La question mérite d’être posée compte tenu, d’un côté, de la facilité avec laquelle la cedeao s’accommode des pratiques anti démocratiques des chefs d’État en exercice, et de l’autre côté, de la promptitude avec laquelle elle s’éleve, comme c’est présentement le cas en Guinée, contre l’irruption de l’armée sur la scène politique. Une irruption qui n’a pourtant rien d’étonnant lorsqu’on sait qu’il y a un lien logique entre cette irruption et l’incurie des élites dirigeantes.
C’est en 2001 en effet, que l’ancien premier ministre, Maitre Lamine Sidime, a signé au nom de la Guinée, le Protocole de la Cedeao sur la « Démocratie et la bonne gouvernance ». Dans son article 1.c , ce Protocole déclare que » Tout changement anti-constitutionnel est interdit de même que tout mode non démocratique d’accession ou de maintien au pouvoir ».
L’article 45 du même Protocole, mentionne à son tour qu’en cas de « rupture de démocratie par quelque procède que ce soit », la Cedeao, à travers la Conférence des chefs d’Etat et de gouvernement, est en droit de prononcer des sanctions par graduation contre l’Etat fautif. Une des sanctions à cet égard est la suspension de l’État concerné de toutes les instances de l’organisation. C’est cette sanction qui a été prononcée hier, 8 septembre, par la Cedeao à l’encontre de la Guinée au cours d’une visioconférence placée sous la présidence du ghanéen, Nana Akufo-Addo, président en exercice de la Cedeao. L’organisation sous regionale suspend la Guinee de ses instances, à raison du coup de force qui a permis à la junte militaire de s’emparer du pouvoir le 5 septembre 2021, en écartant le président Alpha Condé. Elle décide en même temps de l’envoi d’une mission dans ce pays, le 9 septembre, pour prendre langue avec la junte militaire.
La décision de la Cedeao intervient à un moment où ce coup de force est pourtant très bien accueilli par une écrasante majorité des populations et les principales formations politiques du pays. Le parti du président déchu, à son tour dit prendre acte du coup d’État sans le condamner formellement. Mais exige la libération immédiate de l’ancien président.
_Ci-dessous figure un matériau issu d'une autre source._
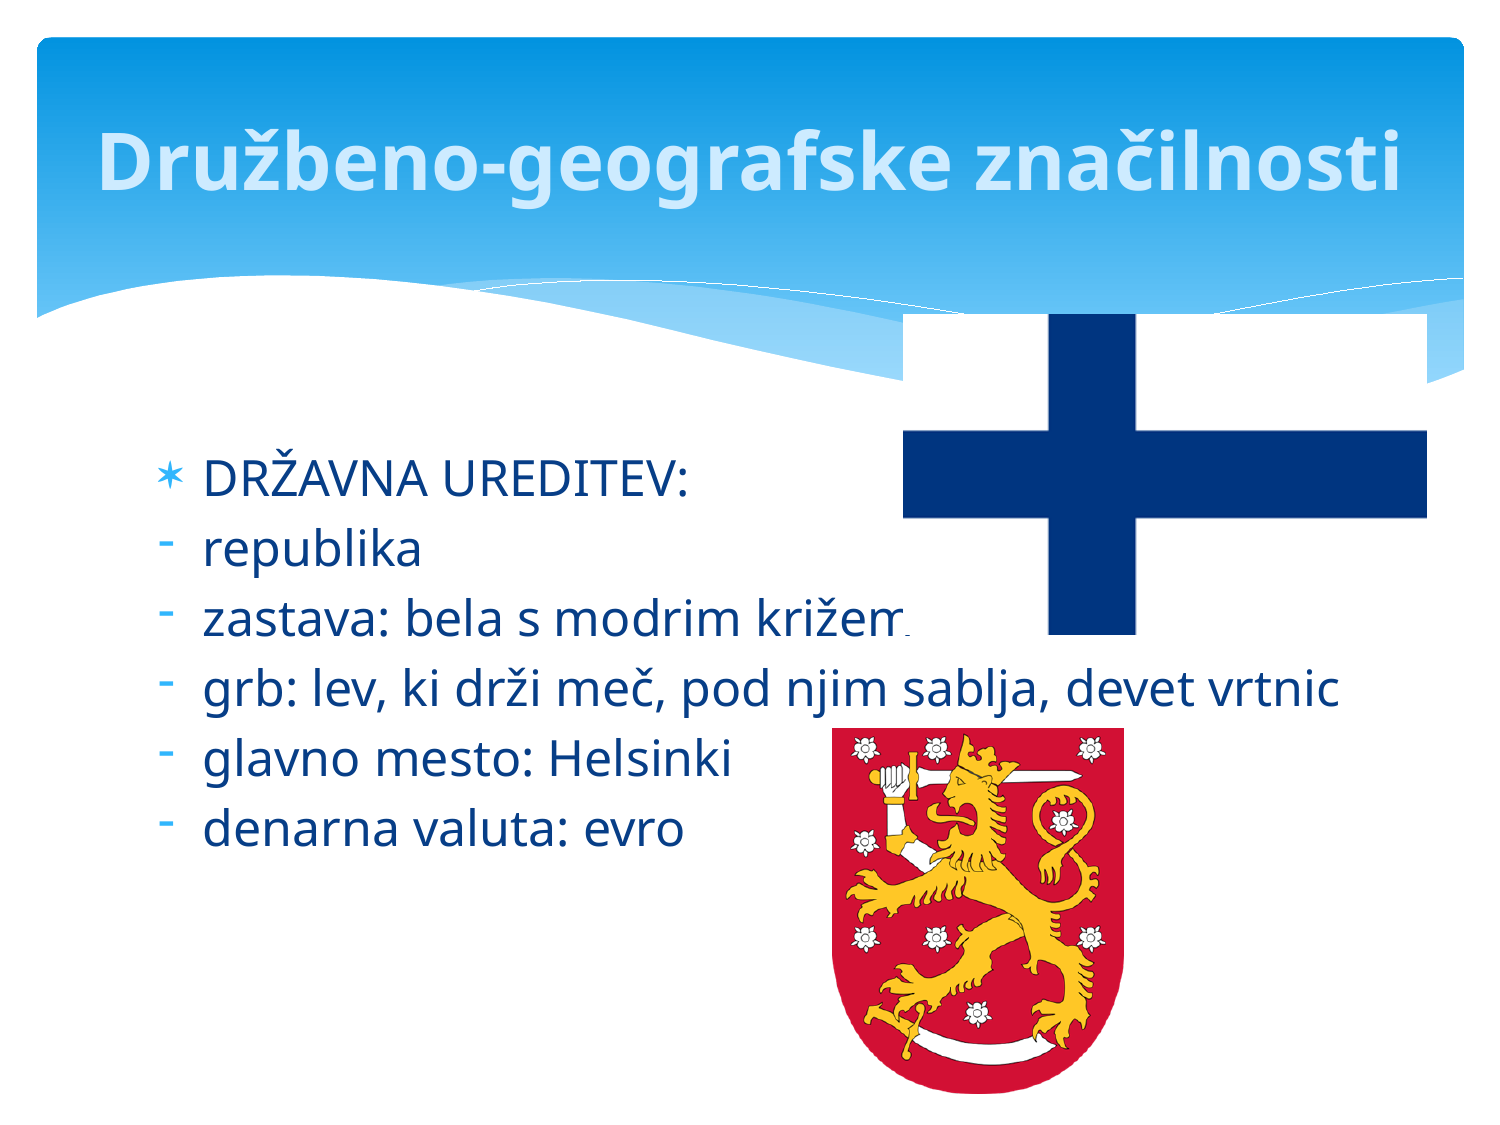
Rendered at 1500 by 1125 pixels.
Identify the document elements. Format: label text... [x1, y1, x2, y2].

La position hypocrite de la Cedeao dans l’interprétation de l’article 1.c de son protocole choque plus d’un. Alors qu’elle condamne l’irruption des militaires sur la scène politique, elle ne condamne jamais les changements anti constitutionnels, la manipulation des élections et le maintien par la force au pouvoir, dont se rendent coupables certains chefs d’Etat en exercice en Afrique de l’ouest. Face au changement anti constitutionnel intervenu en Guinee en 2020, la détention des leaders d’opinion pour avoir ouvertement critiqué la gouvernance du président Alpha Condé, et face à de nombreux cas de violation des droits humains rapportés par les organisations de défense des droits de l’homme, la Cedeao est restée de marbre. Sans lever le petit doigt. Ces pratiques déviantes et anti démocratiques n’ont jamais constitué aux yeux de la Conférence des chefs d’Etat et de gouvernement de la Cedeao, des cas de rupture de la démocratie au sens de l’article 45 du protocole, pouvant et devant justifier la sanction de la Guinée sous le président déchu.
La non condamnation par la Cedeao des dictatures exercées par les présidents en exercice d’une part, et la condamnation des coups de force de l’armée pour débarrasser leurs populations de tels régimes d’autre part, font perdre à la Cedeao sa crédibilité et sa pertinence auprès des populations africaines. La Cedeao se présente comme un syndicat, sinon un cartel de chefs d’État qui se protègent mutuellement contre leurs propres peuples.
On a malheureusement à faire à une organisation de chefs d’Etat et non à une organisation qui represente et qui défend les aspirations démocratiques des peuples de ses Etats membres. Coup de bluff ou pas, en suspendant la Guinée à cause du coup de force de l’armée guinéenne, la Cedeao vide de son sens son protocole sur la démocratie et la bonne gouvernance, tout en risquant de se rendre ridicule aux yeux d’une population qui aspire à plus de démocratie.